March 10, 2010
The morning iFog
A bit foggy across from the Olympic mountains, indeed.
We all know the dance: See email inbox fill up. Answer many emails. Momentarily enjoy much emptier inbox. Go to bed. Awake to completely re-filled inbox of responses to your responses. Repeat. Yessiree, for those of us who do much of our biz digitally, this is the two-step that keeps us and our typing fingers in tip-top shape. Email is great, but, it’s a bottomless pit of back and forth from which few escape. Yet I have recently discovered a guilty pleasure (or, a key to my sanity) that helps me cope: my iPhone, bedside.

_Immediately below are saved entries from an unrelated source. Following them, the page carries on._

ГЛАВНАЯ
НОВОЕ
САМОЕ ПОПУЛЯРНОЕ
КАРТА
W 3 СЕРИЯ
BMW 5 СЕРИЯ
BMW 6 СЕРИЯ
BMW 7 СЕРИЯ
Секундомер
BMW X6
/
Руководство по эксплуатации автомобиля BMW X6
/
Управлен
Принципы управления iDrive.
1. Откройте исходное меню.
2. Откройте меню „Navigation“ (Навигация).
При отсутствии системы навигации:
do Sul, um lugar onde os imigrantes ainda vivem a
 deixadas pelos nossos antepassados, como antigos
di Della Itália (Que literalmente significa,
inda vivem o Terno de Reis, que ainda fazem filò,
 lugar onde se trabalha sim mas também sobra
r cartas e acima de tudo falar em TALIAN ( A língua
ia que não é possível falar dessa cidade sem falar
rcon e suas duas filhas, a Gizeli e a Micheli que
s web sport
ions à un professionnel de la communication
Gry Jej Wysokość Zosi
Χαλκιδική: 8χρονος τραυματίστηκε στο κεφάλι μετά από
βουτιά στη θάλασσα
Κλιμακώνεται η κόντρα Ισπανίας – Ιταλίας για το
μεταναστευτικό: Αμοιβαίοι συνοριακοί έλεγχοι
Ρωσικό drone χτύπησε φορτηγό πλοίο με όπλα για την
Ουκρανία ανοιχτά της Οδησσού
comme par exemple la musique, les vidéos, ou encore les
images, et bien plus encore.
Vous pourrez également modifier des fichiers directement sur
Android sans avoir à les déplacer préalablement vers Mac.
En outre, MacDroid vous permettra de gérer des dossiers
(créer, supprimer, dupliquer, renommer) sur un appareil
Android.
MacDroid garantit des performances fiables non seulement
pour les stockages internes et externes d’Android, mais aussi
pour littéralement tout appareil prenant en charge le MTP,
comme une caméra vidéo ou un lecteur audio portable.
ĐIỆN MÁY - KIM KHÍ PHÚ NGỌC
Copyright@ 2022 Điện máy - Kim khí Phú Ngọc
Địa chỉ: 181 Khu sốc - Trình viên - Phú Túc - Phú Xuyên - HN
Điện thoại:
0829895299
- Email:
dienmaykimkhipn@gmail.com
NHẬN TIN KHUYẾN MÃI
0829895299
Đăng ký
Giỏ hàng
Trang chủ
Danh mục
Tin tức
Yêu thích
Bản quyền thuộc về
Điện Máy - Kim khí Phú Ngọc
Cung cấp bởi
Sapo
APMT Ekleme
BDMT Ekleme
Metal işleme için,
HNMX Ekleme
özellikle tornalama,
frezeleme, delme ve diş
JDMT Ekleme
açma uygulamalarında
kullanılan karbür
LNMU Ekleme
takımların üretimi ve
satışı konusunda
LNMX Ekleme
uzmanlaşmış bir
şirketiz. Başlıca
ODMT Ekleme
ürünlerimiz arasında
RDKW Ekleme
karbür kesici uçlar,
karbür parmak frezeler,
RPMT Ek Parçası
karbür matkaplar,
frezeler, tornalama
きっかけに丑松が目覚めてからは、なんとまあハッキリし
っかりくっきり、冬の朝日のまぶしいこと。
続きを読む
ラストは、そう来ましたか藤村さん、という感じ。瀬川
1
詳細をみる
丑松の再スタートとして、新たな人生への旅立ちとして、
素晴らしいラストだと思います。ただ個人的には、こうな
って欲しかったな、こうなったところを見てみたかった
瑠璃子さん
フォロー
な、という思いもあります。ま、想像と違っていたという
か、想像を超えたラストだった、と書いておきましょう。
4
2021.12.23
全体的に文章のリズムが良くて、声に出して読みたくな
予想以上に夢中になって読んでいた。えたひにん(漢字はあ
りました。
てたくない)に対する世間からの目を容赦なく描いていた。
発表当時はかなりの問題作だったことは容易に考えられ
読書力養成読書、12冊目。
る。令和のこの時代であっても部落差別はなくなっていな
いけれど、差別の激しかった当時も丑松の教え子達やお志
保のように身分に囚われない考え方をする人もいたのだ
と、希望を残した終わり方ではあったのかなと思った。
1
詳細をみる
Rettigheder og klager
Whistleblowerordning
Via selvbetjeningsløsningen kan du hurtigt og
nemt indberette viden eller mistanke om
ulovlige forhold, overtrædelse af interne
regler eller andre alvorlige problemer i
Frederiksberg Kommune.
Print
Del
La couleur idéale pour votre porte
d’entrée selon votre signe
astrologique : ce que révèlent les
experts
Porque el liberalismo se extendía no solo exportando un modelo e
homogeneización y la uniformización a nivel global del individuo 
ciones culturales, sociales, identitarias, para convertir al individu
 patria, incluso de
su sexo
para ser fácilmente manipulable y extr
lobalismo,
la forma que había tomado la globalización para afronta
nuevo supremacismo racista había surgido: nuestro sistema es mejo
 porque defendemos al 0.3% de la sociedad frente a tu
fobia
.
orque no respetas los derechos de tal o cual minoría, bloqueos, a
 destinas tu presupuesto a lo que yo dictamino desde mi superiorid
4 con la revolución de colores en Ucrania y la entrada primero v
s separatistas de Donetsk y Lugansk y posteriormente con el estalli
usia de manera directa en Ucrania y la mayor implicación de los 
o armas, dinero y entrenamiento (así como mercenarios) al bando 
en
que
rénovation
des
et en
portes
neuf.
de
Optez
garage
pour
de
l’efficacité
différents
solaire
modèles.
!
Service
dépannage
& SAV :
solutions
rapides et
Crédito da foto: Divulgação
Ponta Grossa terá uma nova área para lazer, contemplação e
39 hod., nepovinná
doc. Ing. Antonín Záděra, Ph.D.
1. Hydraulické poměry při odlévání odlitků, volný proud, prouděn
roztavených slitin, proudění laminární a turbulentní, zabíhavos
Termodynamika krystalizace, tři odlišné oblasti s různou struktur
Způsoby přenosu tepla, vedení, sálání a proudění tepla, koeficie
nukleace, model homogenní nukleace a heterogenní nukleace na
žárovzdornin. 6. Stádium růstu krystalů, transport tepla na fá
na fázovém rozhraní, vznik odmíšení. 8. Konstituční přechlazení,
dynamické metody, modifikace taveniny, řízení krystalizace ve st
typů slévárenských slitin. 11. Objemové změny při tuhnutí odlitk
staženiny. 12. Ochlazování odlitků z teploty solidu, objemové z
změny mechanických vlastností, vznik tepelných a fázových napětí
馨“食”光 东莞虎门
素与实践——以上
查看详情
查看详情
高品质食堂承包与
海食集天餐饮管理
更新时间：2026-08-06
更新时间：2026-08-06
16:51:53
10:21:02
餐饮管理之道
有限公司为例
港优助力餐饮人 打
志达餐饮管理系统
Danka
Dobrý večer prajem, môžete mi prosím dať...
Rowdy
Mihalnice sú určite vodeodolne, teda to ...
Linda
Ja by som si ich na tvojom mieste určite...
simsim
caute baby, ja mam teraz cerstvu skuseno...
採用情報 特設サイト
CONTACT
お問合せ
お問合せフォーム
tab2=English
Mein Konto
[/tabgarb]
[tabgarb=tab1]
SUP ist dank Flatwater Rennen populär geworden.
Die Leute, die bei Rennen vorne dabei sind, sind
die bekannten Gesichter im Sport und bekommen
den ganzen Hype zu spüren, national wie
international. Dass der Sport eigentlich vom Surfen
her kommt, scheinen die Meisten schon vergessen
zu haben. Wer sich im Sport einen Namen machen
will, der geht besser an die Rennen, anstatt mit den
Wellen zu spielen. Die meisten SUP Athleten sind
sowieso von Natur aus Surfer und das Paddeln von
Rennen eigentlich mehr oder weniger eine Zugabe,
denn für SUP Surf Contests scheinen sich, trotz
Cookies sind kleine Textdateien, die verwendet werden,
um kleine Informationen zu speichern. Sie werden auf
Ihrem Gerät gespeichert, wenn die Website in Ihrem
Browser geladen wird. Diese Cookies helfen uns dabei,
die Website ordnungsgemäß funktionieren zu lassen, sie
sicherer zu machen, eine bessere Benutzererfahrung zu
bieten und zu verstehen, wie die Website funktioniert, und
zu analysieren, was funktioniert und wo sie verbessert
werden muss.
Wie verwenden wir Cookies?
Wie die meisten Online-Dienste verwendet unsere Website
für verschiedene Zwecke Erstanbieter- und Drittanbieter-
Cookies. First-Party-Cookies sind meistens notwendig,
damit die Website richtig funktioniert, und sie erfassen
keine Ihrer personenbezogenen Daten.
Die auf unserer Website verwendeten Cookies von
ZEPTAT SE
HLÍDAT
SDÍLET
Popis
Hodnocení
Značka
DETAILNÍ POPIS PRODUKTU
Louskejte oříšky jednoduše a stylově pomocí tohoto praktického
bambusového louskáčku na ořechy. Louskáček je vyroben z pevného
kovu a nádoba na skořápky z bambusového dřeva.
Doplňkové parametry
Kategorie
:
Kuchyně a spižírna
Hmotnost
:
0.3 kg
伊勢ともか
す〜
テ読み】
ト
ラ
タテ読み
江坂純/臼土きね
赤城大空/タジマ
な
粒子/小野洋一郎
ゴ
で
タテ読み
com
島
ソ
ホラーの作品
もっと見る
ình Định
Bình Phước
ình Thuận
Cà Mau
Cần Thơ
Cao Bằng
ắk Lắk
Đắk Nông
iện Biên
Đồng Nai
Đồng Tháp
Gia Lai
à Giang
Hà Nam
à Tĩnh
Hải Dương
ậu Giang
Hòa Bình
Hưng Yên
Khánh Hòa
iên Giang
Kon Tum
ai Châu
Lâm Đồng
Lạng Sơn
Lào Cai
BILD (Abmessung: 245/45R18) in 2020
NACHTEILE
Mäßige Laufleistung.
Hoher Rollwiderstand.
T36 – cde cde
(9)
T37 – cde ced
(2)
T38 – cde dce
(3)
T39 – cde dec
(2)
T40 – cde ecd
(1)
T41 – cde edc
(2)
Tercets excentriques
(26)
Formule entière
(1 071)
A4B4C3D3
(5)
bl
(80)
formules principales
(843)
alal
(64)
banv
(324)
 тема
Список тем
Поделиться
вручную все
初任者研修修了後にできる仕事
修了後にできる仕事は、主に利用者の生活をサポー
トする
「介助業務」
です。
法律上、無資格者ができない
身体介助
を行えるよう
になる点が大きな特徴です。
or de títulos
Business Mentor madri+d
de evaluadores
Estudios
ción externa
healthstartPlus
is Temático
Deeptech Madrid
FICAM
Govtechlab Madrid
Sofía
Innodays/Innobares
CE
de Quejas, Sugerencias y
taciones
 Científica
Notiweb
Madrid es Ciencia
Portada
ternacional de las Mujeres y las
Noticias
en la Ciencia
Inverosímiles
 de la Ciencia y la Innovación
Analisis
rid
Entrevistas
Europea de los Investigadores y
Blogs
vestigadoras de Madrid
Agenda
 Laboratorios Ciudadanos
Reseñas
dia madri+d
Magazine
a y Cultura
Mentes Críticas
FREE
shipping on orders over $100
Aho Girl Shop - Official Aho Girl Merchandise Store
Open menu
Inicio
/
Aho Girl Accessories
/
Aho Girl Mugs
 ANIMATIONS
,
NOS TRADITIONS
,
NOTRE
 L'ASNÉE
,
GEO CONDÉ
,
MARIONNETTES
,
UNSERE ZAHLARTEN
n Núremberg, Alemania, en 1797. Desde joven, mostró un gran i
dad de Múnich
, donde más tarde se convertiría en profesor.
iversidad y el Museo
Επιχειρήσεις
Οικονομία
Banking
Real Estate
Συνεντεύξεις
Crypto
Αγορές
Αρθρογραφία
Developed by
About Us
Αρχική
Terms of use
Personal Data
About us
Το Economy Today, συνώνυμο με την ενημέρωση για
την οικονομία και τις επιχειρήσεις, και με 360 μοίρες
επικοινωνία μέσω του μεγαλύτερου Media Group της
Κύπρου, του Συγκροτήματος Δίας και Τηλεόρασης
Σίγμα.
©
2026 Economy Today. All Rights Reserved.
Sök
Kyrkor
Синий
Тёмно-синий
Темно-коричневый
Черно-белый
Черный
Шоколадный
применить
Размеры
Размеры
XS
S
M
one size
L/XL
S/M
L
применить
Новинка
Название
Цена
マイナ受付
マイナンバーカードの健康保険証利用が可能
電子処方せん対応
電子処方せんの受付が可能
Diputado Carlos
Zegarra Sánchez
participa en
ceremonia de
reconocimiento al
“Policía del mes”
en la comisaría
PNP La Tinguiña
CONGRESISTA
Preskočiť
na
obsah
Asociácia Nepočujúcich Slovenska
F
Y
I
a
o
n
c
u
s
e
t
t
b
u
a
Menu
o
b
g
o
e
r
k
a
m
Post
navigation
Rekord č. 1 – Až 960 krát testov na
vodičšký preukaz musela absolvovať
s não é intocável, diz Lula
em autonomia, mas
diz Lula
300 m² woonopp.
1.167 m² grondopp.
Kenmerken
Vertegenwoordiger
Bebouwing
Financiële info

No, I am not using the “vibrate” setting for personal use. Nope. But in the morning, when my eyes peel themselves one-third open and my foggy mind begins to churn with the never-ending to-do list of life, I blindly paw for my phone, tap a few times, retrieve my mail while safely ensconced under my warm comforter, and can instantly see the lay of the land for the coming hours. Who has emailed? What do they need? What fire needs to be put out? What is just fine and can wait? Well, it usually turns out, much of it. And being able to glance at what awaits my work day long before I intend to start it, allows me to happily place the iPhone back on the nightstand, turn over, and catch some more zzzz’s. This is one of the best uses for a digital tool I can dream of. The gift of more sleep!
Glenn Buttkus said,
March 11, 2010 @ 6:37 am
Excellent use of technology it would seem. Some of us “older” kelphistos do not own an iPhone, but can dig watching others who do. My three daughters use their phone for everything, the real mini-computer and camera modus. Was the pic you posted along snapped with the iPhone? Thus the reference to iFog. Nice to revist BIOPLASM @ 2:34 this foggy and damp morning here in the South Sound, on the lower counties, the America on your southern exposure, your island horizon. About the third time I listed to Bioplasm the fog seemed to roll in and thicken here at American Lake, and at one point I think I saw some masts and sails of a phantom ship, and just for a moment I caught a glimpse of Keith Richards dressed up like a pirate waving madly as it cruised by. Then a squadren of choppers out of Ft. Lewis churned by at 500 feet and reality returned.